Wall Street flags fiscal health as concern
There’s a visible reminder of the twists and turns of the oil business in South Texas — a new $22 million swim center just south of the Eagle Ford Shale oil patch that sits unopened.
What the oil boom gave, the bust has started to take away in communities across Texas.
Crude oil has collapsed from a high of $107 in June 2014 to around $40 Friday. U.S. consumers have seen some of the lowest gasoline prices in years, while the oil industry battles through its worst crisis since the 1980s.
- Companies have slashed tens of thousands of jobs in Texas and lost billions of dollars over the past 18 months. Dozens of smaller drillers have filed for bankruptcy protection, and as many as 74 North American producers face significant difficulties paying the bills, Moody’s Investors service said in a recent report.
- The signs of turmoil in local governments are more subtle. Few Texas communities have the kind of financial poster child as the swim center in Alice, but local officials in oil-dependent cities and counties are scrutinizing budgets. Ratings companies are evaluating their ability to borrow money and pay it back.

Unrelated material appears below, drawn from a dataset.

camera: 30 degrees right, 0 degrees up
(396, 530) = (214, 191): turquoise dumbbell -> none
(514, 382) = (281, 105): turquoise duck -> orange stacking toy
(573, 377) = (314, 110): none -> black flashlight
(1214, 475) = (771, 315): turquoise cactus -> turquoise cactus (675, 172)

- Moody’s, one of the three major credit rating agencies, recently placed 10 West Texas governments and hospital districts under review because of their financial exposure to the economic health of the Permian Basin, the state’s largest oil and gas field. One school district located in the Eagle Ford in South Texas, Normangee Independent School District in Leon County, which is on the northeastern edge of the field, is also under review. In Houston, where many oil companies have their headquarters, Moody’s revised its outlook on the city’s general obligation debt to “negative.”

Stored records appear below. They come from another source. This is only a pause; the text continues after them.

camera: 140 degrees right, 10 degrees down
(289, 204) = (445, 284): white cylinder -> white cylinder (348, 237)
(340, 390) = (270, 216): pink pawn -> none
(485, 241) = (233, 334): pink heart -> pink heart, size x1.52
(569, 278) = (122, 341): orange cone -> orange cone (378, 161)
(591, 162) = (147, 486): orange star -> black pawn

The state of Texas, so far, remains in growth mode. Oil and manufacturing have slowed, but most of the service sectors are chugging along.
“If you’re sitting in West Texas you may say, ‘Wow this is really bad.’ If you’re in Austin, you’re less likely to feel it in a tangible way. Overall the state’s budget is holding together just fine.”

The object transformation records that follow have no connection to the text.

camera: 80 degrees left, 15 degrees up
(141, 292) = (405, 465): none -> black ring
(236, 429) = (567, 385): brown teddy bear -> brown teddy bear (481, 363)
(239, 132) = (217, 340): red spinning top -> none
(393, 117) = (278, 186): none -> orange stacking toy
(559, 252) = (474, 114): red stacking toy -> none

- But it’s starting to show some strain as local governments collect fewer tax dollars from things such as hotel stays and retail sales. Hotel revenues have plunged by 40 percent to 70 percent in oil field communities in the Eagle Ford and Permian Basin, according to the Texas Comptroller of Public Accounts. Sales taxes, which help fund city and county budgets, are down 20 percent to 50 percent in most oil field towns.
- And the longer oil stays low, the worse the financial picture gets, Offerman said. “Overall, the state is still a growth story, but it has slowed down substantially.”
- Laid-off industry workers and companies in a financial crisis tend to tighten their belts, spending less on extra services and activities, spreading the pain to other industries and, eventually, to the state and local treasuries that collect fewer taxes as a result.
Those effects unfold over a longer period of time.
How much more diverse is Texas than it was in the 1980s?You think of Texas and you think of oil. You also think of tech and trade. That diversity should help to offset some of the negatives of the oil decline.